Notwithstanding the negative comments which we sometimes come across in some blogs, commentaries and opinion pieces, I insist that Malta is a unique and special example of what in essence is a success story against all odds. Our size, our population density, our vulnerability, our economies of scale, our history as a colony – all these are ingredients that should have broken us. They have not. Not by coincidence but because of inspired Maltese politicians who believed in our collective ability to overcome the odds against us – the “yes we can mentality” that allowed us to seek independence and succeed, that allowed us to seek political reconciliation and succeed, that allowed us to seek European Union membership and succeed.

The evident successful track record of the Maltese could not be the orphan son or daughter of an unknown parent. It could not be the unintended result of forces of coincidence. Neither could it be the result of wrong policies or half-witted leaders.

It was the result of a value based vision that guided us along the difficult and tortuous path of a very young democracy that has managed to learn both from its mistakes and from its successes. And it is precisely this “value” based approach which today seems to be at risk and which therefore requires leadership that re-ignites the vision.

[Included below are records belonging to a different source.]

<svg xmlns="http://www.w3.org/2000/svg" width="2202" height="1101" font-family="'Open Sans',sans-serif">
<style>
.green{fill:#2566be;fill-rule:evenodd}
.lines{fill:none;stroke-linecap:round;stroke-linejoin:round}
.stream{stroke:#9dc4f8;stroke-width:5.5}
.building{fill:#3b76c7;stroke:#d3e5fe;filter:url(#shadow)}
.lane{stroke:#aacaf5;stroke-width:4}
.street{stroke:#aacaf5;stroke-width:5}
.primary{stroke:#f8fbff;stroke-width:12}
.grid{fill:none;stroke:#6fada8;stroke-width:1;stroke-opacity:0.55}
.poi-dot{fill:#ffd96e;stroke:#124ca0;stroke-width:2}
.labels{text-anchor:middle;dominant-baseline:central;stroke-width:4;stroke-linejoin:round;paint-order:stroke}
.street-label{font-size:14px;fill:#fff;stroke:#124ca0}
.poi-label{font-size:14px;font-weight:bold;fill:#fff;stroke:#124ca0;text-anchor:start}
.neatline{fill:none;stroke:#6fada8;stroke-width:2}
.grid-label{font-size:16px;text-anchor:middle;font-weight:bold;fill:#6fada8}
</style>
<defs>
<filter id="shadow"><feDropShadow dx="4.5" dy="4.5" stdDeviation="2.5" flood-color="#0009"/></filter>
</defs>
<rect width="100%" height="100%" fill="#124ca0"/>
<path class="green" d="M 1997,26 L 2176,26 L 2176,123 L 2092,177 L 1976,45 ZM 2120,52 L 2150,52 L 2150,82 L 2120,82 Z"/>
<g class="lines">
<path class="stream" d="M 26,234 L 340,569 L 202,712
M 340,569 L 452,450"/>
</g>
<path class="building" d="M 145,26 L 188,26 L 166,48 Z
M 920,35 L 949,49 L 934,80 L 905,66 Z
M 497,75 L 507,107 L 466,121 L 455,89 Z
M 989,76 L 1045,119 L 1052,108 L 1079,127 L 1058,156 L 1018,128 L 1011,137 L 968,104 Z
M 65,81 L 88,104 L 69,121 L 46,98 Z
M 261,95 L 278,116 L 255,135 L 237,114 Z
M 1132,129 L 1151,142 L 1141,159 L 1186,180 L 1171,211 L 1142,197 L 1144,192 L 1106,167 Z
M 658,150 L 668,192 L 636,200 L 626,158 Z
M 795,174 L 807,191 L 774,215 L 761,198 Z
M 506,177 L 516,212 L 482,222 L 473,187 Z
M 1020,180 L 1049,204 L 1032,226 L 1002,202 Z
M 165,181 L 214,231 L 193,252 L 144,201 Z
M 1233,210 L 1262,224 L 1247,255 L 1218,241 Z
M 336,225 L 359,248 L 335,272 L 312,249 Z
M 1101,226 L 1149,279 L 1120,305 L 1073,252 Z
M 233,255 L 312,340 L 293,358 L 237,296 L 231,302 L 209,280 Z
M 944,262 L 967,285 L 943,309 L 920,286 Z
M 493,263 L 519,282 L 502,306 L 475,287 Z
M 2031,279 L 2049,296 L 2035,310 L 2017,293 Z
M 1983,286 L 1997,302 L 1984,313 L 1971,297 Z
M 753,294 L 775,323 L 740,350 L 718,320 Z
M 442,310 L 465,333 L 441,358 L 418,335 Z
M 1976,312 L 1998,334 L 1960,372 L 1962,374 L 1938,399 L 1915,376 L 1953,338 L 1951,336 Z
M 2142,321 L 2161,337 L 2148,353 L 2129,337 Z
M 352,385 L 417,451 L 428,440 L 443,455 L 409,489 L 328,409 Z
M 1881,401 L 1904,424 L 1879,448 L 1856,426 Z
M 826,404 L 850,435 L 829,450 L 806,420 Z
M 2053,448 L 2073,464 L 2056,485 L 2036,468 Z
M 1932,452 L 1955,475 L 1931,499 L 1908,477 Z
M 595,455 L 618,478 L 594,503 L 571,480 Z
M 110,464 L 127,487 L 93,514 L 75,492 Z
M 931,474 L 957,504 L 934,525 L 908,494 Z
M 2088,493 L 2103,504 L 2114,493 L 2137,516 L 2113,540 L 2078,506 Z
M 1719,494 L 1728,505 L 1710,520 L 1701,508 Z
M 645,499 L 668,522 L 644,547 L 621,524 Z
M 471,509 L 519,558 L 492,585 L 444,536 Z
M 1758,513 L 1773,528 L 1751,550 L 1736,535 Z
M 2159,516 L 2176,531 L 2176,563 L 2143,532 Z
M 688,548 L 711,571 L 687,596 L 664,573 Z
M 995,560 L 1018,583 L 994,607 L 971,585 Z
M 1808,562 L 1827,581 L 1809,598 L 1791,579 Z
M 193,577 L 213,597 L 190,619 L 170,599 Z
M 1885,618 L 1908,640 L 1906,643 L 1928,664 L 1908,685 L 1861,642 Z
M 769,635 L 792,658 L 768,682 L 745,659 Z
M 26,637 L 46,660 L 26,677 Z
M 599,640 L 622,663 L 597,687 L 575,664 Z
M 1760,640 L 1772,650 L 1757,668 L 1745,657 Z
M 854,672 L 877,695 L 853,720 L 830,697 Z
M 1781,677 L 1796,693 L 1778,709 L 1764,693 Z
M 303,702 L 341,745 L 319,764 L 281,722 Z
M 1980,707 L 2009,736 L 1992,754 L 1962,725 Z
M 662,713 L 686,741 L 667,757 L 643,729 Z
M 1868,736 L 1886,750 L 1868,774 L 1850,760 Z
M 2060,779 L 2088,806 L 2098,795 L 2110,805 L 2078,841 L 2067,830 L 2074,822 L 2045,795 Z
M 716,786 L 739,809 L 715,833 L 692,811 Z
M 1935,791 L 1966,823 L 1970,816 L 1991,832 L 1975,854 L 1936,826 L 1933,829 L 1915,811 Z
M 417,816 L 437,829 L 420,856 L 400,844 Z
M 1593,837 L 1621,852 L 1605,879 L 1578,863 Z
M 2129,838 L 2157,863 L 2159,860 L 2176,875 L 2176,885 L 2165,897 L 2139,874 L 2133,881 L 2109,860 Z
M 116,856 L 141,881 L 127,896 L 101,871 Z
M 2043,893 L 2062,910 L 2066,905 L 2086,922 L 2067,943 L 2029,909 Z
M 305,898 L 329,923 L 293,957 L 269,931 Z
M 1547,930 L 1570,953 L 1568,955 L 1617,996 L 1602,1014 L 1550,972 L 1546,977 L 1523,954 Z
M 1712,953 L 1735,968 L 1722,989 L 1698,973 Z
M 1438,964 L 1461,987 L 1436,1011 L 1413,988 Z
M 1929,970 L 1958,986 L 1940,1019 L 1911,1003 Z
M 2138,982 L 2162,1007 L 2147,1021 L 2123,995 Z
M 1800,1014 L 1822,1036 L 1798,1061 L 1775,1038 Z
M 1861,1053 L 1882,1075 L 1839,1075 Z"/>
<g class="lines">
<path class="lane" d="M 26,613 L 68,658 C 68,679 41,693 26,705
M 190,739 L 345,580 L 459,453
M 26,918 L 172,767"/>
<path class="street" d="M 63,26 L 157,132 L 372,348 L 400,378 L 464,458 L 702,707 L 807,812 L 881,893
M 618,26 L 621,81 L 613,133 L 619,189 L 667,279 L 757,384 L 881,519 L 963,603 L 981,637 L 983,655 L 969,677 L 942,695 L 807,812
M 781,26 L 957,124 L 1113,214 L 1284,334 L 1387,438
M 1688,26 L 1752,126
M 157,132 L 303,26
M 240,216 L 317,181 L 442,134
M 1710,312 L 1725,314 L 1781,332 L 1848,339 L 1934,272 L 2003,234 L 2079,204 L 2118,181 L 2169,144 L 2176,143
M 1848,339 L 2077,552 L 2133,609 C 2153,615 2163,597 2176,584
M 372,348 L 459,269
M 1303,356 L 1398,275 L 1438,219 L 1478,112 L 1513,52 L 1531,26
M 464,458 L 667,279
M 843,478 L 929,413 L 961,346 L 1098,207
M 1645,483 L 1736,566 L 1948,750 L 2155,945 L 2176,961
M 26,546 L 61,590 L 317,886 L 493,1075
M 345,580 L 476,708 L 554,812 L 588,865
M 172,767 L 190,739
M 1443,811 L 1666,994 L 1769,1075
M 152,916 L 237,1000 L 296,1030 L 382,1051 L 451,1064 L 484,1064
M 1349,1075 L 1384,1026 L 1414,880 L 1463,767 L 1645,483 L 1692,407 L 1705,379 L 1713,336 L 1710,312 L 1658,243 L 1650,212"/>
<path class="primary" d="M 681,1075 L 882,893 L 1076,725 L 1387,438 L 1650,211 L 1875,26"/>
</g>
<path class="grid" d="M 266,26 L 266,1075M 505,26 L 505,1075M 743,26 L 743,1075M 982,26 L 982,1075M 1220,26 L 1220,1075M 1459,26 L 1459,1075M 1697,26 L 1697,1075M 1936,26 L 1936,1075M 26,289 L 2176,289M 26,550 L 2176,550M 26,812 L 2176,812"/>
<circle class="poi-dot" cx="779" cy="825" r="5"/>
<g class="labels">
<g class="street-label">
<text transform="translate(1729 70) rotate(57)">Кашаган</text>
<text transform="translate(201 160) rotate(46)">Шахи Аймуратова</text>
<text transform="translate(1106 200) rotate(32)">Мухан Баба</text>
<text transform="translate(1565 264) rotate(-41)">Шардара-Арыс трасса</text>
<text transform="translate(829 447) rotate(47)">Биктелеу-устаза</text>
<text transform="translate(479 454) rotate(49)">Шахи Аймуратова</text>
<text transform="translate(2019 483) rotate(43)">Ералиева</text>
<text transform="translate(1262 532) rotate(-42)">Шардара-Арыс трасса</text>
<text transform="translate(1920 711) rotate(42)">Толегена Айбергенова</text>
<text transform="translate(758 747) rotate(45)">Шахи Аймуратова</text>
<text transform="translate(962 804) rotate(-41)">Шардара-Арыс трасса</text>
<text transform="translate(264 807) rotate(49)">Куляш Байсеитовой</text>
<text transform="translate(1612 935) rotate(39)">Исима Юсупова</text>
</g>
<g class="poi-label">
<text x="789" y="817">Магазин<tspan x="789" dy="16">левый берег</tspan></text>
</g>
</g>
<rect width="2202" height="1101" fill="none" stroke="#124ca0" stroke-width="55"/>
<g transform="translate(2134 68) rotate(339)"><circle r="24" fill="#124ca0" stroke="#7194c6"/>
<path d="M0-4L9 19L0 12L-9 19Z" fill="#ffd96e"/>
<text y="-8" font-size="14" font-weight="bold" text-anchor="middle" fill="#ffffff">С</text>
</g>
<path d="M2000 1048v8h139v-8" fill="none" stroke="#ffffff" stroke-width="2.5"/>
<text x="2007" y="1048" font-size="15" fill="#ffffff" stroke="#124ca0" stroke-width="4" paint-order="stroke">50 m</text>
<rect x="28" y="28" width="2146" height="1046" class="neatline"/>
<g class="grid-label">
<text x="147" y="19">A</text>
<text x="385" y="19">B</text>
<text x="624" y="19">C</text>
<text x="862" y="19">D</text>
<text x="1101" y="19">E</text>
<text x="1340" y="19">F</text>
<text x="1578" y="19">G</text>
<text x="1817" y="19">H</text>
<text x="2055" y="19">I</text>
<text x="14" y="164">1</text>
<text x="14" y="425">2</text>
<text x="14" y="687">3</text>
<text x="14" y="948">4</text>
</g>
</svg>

Specifically, I would argue that the “common good” must remain a guiding precept for each decision that is taken. This contradicts those who – in today’s political reality check – believe that it is now no longer a matter of “common good” but a matter of “personal good”. As a result we are faced with decisions that inevitably create unfair distribution of wealth, marginalisation of the weak and vulnerable in our society, and the weakening of what is crucial for our social stability : our families, our children, our work environment and our mutual respect as human beings whose chief characteristic is our diversity.

I am confident that embracing this value based attitude will bring our politicians closer to what our European and Maltese electorates expect from our leaders. The ante-establishment, fake news, populist agenda will not be defeated if our politicians decide to clone this approach thinking that this will be a vote catcher. It will only be defeated if our electorates see a genuine policy that is aimed at improving the society in which we live, the schools where we send our children, the safety of the environments in which we live, the fairness of the workplace where we are employed, the cleanliness of the seas in which we swim, and the fairness by which each one of us is treated – including the child of a migrant from Somalia who arrived on our shores after a nightmare journey escaping from the horrors of war, famine, torture and injustice.

In a very recent article dealing with the uncertainty we are facing (published in the Financial Times 17th January 2017) Mary Robinson, a former president of Ireland, stated that “…all responsible politicians, civil society and business leaders must stand firm and reassert our basic, common values of dignity for all”. She is right.

16th January 2017

One thought on “Malta’s EU Presidency – a few reflections

  • Reply Lizzie Eldridge 28th February 2017 at 9:21 am

    A very timely, pertinent and strong article which positions the uniqueness of Malta in an extremely interesting and accurate way. As a Scottish woman who’s lived in Malta for 9 years, I am always impressed by the ways in which Malta responds to situations that change very quickly, and more so for such a small island. While things are not perfect – racism exists and recent government policies on refugee status and THP led to the awful suicide of a young man last week – compared to the UK, where much more violence and death would have resulted from a very rapid change in terms of the increase of migrants living and working here, Malta should actually be quite proud of itself. As I said, things are not perfect and everything should be done to improve things for everyone here, nevertheless Malta remains, for me, an incredible and unique country in which people do actually try and look out for each other and look after each other. Inclusive policies based on humanitarian principles are always the way forward.